Q: Do you understand these questions? A: I understand these questions.

(from https://lacker.io/ai/2020/07/06/giving-gpt-3-a-turing-test.h...)

1 comments

>In short, there's no actual model of what an apple is, as an object in space, connected to other objects by various relationships.

I don't know why you think language models are fundamentally unable to deduce the knowledge of the points you mention. Much knowledge isn't explicitly stated, but is implicit and can be deduced from a collection of explicit facts. For example, apples are food, food is physical matter, physical matter is fixed in size, cannot be in two places at once, maintains its current momentum unless acted on by a force, etc. Categorization and deducing properties from an object's category is in parameter space of language models. There's no reason to think that a sufficiently large model will not land on these parameters.

>But the reason GPT-3 and other models tend to make no sense is because their output is not constrained by reality.

The issue isn't what GPT-3 can or cannot do, its about what autoregressive language models as a class are capable of. Yes, there are massive holes in GPT-3's ability to maintain coherency across wide ranges of contexts. But GPT-3's limits does not imply a limit to autoregressive language models more generally.

>I don't know why you think language models are fundamentally unable to deduce the knowledge of the points you mention.

Because the knowledge is not there in the text, the models are not able to represent it, and as seen in the demonstration above, they don't have it.

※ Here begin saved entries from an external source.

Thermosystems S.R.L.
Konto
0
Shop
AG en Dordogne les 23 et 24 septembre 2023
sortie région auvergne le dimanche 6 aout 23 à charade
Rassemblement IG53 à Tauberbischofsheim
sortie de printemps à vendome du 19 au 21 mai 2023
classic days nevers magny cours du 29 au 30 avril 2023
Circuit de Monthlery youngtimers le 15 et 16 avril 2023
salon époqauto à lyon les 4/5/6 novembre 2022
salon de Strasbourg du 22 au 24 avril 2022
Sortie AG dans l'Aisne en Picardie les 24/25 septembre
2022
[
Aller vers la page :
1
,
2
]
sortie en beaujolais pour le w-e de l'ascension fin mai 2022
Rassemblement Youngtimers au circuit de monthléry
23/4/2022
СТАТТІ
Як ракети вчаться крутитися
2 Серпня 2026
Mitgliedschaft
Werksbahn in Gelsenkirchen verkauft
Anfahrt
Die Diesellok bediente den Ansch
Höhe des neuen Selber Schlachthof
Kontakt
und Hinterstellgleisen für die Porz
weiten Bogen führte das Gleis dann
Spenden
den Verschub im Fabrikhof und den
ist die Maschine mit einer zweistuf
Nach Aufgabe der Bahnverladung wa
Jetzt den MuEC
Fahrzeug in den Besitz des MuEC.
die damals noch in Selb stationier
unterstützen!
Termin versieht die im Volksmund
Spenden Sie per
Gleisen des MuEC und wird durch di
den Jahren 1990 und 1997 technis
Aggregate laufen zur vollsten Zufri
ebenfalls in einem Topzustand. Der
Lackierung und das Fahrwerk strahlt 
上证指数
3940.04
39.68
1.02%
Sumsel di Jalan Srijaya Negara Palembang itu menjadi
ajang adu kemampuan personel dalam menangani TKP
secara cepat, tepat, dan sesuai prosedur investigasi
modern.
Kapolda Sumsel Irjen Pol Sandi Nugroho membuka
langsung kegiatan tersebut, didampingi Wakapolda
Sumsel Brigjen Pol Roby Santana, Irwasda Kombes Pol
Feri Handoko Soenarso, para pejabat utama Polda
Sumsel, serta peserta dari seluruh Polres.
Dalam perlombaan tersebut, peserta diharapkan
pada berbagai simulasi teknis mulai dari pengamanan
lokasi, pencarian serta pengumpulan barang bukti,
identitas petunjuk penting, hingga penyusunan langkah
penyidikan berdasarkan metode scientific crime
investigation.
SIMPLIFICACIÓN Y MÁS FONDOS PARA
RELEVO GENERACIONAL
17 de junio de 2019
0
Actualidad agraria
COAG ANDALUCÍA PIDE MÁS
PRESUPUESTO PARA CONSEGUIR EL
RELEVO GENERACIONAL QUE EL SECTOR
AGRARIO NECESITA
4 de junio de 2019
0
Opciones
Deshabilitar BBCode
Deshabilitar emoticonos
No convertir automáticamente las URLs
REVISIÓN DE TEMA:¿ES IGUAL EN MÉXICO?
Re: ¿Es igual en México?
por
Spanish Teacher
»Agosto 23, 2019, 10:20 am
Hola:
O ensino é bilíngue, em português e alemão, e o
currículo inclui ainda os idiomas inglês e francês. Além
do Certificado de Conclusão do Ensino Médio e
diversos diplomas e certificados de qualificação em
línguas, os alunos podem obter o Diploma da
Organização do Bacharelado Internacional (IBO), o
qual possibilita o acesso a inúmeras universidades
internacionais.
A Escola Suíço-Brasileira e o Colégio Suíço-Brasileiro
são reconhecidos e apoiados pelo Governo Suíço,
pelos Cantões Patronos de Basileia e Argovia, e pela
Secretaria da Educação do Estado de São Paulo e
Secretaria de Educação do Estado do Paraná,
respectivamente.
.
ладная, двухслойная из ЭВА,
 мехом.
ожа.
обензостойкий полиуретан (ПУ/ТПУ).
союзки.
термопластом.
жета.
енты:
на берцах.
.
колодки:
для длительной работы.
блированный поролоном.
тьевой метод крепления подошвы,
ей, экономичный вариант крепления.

The demonstration is irrelevant. The issue isn't what GPT-3 can or cannot do, but what this class of models can do.

Reduce knowledge to particular kinds of information. Gradient descent discovers information by finding parameters that correspond to the test criteria. Given a large enough data set that is sufficiently descriptive of the world, the "shape" of the world described by the data admits better and worse structures to predict the data. The organizing and association of information that we call knowledge is a part of the parameter space of LLMs. There is no reason to think such a learning process cannot find this parameter space.